At six-thirty Wednesday morning, Val dressed in a turquoise T-shirt she could wear later for tennis and black Capri pants she'd swap out for white shorts to wear on the court this afternoon. She grabbed a package of peanut butter crackers to tide her over until she made coffee and a real breakfast for herself at the café. Her Saturn still smelled of dead fish, but the odor was far less pungent than two days ago. On her way to the farmers' market, she drove with her window wide open to let in the cool morning air.
The market opened for business at eight, but she'd made a standing arrangement to pick up produce, eggs, and artisan bread an hour before that. Today the market also offered fresh chickens raised on a local farm. She couldn't resist.
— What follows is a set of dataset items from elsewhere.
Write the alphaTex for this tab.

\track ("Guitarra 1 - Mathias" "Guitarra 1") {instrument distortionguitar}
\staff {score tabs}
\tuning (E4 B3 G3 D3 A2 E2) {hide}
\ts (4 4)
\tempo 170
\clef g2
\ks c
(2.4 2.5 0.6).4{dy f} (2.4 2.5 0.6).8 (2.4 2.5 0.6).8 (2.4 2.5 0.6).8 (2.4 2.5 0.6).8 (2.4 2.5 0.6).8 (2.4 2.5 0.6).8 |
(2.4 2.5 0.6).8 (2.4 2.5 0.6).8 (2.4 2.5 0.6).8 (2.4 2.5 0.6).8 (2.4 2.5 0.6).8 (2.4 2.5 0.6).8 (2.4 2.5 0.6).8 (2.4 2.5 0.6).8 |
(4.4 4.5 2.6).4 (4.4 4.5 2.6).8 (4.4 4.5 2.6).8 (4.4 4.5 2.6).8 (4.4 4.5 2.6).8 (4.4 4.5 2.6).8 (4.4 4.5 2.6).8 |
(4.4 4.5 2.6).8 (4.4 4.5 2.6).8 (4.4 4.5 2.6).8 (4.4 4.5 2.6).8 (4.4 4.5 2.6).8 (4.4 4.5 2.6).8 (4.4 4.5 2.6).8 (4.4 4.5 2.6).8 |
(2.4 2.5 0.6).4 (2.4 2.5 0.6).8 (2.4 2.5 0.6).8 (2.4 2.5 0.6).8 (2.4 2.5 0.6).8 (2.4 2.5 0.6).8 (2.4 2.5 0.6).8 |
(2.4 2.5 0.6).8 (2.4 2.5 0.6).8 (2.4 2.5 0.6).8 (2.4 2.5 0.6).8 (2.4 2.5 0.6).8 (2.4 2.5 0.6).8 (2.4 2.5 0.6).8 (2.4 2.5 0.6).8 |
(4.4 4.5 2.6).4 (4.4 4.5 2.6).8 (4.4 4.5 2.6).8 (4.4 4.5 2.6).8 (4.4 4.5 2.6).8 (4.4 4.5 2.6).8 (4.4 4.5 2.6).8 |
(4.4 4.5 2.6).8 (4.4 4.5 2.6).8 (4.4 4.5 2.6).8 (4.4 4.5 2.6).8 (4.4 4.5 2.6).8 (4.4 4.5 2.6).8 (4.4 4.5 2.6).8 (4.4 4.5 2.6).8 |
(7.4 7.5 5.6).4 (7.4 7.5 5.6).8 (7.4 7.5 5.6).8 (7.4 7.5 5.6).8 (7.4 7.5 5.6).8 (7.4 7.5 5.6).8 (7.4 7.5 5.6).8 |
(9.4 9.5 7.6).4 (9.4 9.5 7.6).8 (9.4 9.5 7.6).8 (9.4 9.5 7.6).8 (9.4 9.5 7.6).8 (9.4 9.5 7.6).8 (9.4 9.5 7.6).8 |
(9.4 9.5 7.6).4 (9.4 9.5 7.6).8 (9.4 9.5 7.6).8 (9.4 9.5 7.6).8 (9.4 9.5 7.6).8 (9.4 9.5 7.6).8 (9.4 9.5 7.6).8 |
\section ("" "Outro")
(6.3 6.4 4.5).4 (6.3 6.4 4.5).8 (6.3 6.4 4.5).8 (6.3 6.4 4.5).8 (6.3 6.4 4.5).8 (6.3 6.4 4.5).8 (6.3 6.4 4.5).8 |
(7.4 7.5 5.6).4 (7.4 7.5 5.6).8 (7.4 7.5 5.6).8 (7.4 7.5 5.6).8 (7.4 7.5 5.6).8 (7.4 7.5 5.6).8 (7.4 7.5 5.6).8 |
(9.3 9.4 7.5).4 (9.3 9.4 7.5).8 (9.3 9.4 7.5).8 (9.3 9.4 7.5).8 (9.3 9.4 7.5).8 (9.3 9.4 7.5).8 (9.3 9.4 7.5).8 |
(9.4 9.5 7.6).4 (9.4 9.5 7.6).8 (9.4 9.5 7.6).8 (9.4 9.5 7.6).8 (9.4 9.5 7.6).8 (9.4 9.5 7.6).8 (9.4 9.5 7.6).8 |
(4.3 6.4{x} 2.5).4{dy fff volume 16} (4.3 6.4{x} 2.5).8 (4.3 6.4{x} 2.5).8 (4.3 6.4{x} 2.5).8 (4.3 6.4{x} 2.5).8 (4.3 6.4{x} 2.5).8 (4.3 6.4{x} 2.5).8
Her purchases filled four recyclable bags, one devoted to melons. She drove back along a country road toward Bayport. Before reaching town, she turned onto another rural road leading to the racket and fitness club. As usual this early in the morning, the club's lot was less than a quarter full. She toted the bags into the club, two in each hand. Rushing into the café alcove, she suddenly felt like an ice-skater. Her tennis shoes slid out from under her on the tile floor. She dropped the bags on her way down and tried to break her fall. The back of her head smacked against the floor.